"Christa." It hurt to talk. It hurt to do anything.

"Christa." She tried again. It was then that she noticed how cold she was—somehow, she'd ended up in a bed and all in one piece, but she still felt exposed and vulnerable. Only her hands were warm. Her hands…

With effort, Ymir opened her eyes and blinked. A pale, strained light was shining, catching the movement of every speck of dust. The stillness was strange after the heat and blood of battle.

Christa was there, her head bowed and nodding. She was sitting right in the middle of a weak sunbeam, which made her look more beautiful than usual. Ymir's stomach swooped a little, though that could very well be unrelated to Christa and more to due with the fact that her insides had just been rearranged. Her hands were so warm, she realized, because Christa was holding them.

"Christa," she said again, and this time, managed to squeeze her palm a little.

Christa's eyes flew open like she'd been caught nodding off during salute.

"Ymir!"

She really was beautiful.

"You're awake." She said it the way you'd gasp for air after being held underwater. "Are you in pain? Do you need anything?

Ymir coughed, which was a terrible idea. Once she started, she couldn't stop, and it hurt. She hacked and gagged and tried not to think about the sluggish pain in her gut while Christa stroked her hair. She couldn't ignore that, either. Sure, she was two steps from vomiting blood, but the fact that Christa was with her was… nice. It felt good. Comforting.
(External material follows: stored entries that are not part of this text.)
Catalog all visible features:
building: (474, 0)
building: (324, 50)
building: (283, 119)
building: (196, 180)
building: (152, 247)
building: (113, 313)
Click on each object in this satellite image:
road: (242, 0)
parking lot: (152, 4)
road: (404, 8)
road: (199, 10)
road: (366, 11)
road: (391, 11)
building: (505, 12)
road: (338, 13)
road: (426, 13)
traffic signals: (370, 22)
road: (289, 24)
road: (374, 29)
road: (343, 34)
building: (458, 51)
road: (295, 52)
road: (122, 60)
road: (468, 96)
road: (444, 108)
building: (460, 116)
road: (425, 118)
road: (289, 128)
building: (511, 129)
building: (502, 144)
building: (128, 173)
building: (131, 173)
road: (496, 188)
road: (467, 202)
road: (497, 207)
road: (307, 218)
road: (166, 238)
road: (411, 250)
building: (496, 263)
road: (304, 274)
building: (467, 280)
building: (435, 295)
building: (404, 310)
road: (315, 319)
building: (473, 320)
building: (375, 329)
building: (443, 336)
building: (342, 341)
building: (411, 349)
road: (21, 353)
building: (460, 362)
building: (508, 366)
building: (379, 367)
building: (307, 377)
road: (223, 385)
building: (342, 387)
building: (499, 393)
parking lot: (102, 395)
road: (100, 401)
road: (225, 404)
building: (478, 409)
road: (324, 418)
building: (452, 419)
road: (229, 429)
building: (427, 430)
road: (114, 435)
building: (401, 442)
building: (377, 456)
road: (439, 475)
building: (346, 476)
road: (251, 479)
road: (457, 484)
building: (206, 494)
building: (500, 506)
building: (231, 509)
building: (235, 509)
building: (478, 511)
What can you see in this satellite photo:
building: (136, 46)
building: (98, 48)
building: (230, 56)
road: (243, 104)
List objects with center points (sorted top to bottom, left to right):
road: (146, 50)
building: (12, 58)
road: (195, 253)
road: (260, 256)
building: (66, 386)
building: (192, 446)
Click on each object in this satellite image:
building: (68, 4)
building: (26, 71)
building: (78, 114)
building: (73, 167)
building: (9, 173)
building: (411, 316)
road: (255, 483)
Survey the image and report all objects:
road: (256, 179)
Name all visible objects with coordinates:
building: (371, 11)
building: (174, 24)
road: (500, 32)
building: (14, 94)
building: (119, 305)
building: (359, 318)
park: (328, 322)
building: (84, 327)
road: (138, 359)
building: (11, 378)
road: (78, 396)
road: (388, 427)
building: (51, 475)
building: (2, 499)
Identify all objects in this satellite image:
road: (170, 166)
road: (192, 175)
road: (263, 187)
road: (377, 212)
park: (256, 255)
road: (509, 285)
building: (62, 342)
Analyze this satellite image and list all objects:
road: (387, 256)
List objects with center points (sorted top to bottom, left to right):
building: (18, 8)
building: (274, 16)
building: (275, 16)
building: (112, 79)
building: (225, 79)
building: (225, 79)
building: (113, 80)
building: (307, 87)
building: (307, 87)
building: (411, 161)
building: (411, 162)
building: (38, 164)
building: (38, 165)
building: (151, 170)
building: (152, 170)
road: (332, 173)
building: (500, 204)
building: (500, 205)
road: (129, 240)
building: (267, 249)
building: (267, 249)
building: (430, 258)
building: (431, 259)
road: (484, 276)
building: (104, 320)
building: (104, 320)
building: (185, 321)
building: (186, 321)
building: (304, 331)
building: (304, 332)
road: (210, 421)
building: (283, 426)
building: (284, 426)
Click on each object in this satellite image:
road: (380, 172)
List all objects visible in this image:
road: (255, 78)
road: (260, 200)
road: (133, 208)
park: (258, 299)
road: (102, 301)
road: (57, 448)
When she'd run out of breath to cough with, Christa washed her face and helped her sip water.

"I was so scared you wouldn't wake up," she said. "I didn't… you were hurt so badly, Ymir, nobody knew if you would be okay."

"Yeah, well," Ymir began, and stopped for breath and to let the pain pass—"You know me. Pretty sturdy."

And then she was quiet, because up until very recently, Christa hadn't
known. How would she react to the knowledge that her friend was a titan? And what about her, Ymir? She—Christa, Historia, whatever name you fancied—she was connected somehow to the slaughtered titans in the wall. Her kinsmen.

But she was still holding her hand. Historia, whom she'd been tied to by powers beyond her control, and Christa, the girl she'd chosen to love. And she had dark circles under her eyes from worry, and she'd fallen asleep clasping her fingers, and she gave until she had nothing left to give, and she had struggled through the snow for a heroic death, and she was all her talents and all her faults, and Ymir was pretty damn sure by now that she loved her.

"Christa," she said again. Christa smiled, in the manic way that often comes after great fear, the scared-shitless smile that couldn't be stopped with a fifty foot wall and never got written about in love poems.

That was about all she had strength for. Her throat ached from the talking and the coughing and her guts felt twisted, but just before she drifted out of consciousness she felt Christa press her hand to her lips, gently. Softly.

Ymir didn't smile in her sleep. She frowned. Her brow was furrowed, as if the land of dreams was full of incompetents and she had to sort everything out by herself.

Historia smiled, kissed her the rough callouses of her hand, and sat back. It would most likely be another rough few days before Ymir awoke. It would be even longer before she was fully healed—maybe never, it was hard to say.

But Historia was going to make sure—damn sure—that she didn't have to deal with it all by herself.